- WHAT NEEDS TO BE DONE
Reproduce the following lines verbatim, omitting the pictures from your output.

- ENTRIES PROVIDED
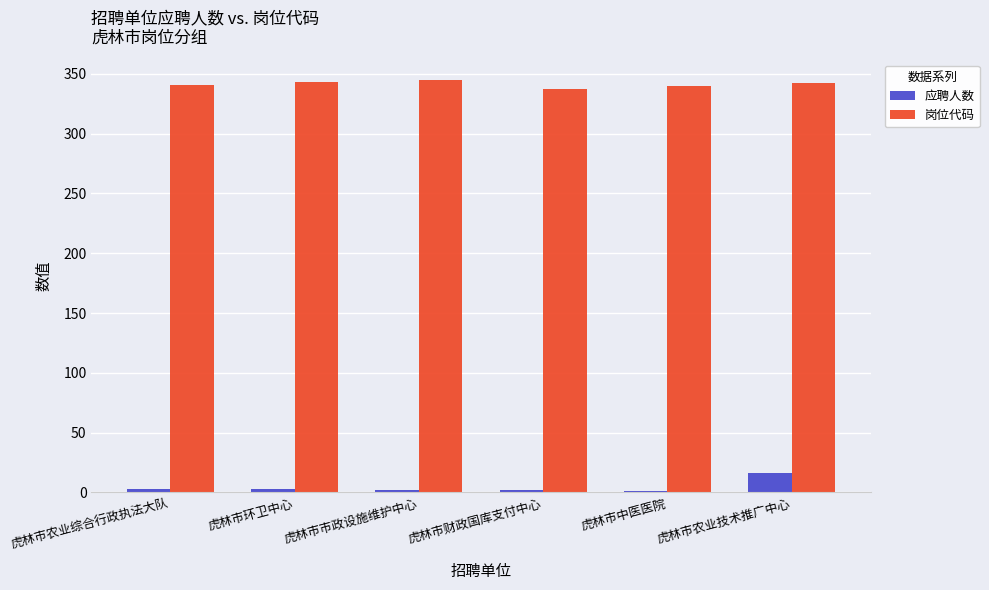

What value does the 岗位代码 series have at 虎林市农业技术推广中心?

342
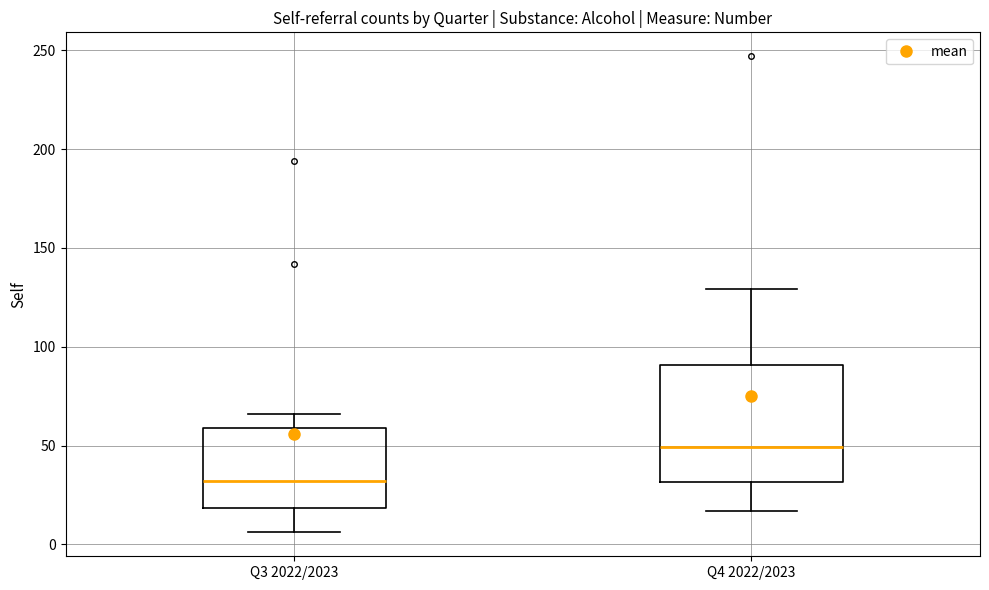

Reading left to right, read every box against the y-axis: the position of its median line, the range the box covers, and the ends of its whiskers. The values are not printed on the chart, so give them approximately, as read against the axis.

Q3 2022/2023: median 30, box 20 to 60, whiskers 5 to 65
Q4 2022/2023: median 50, box 30 to 90, whiskers 15 to 130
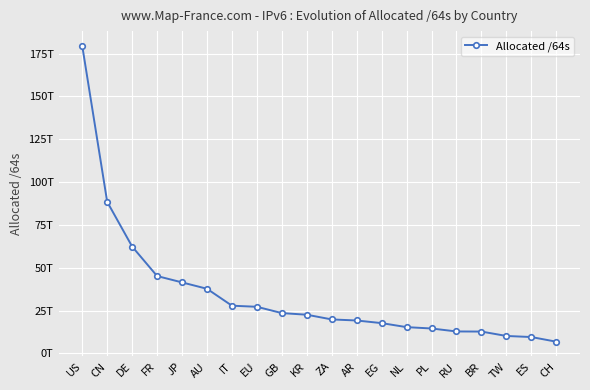

What is the difference between the values at DE and KR?

39805777805311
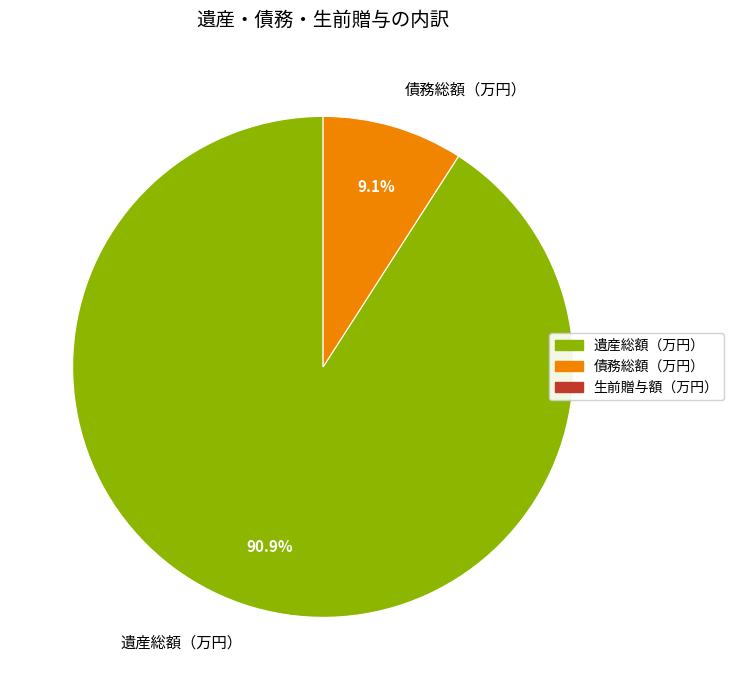

Is there a majority slice in this chart?

Yes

- FINAL ANSWER
What value does the 岗位代码 series have at 虎林市农业技术推广中心?

342

Reading left to right, read every box against the y-axis: the position of its median line, the range the box covers, and the ends of its whiskers. The values are not printed on the chart, so give them approximately, as read against the axis.

Q3 2022/2023: median 30, box 20 to 60, whiskers 5 to 65
Q4 2022/2023: median 50, box 30 to 90, whiskers 15 to 130

What is the difference between the values at DE and KR?

39805777805311

Is there a majority slice in this chart?

Yes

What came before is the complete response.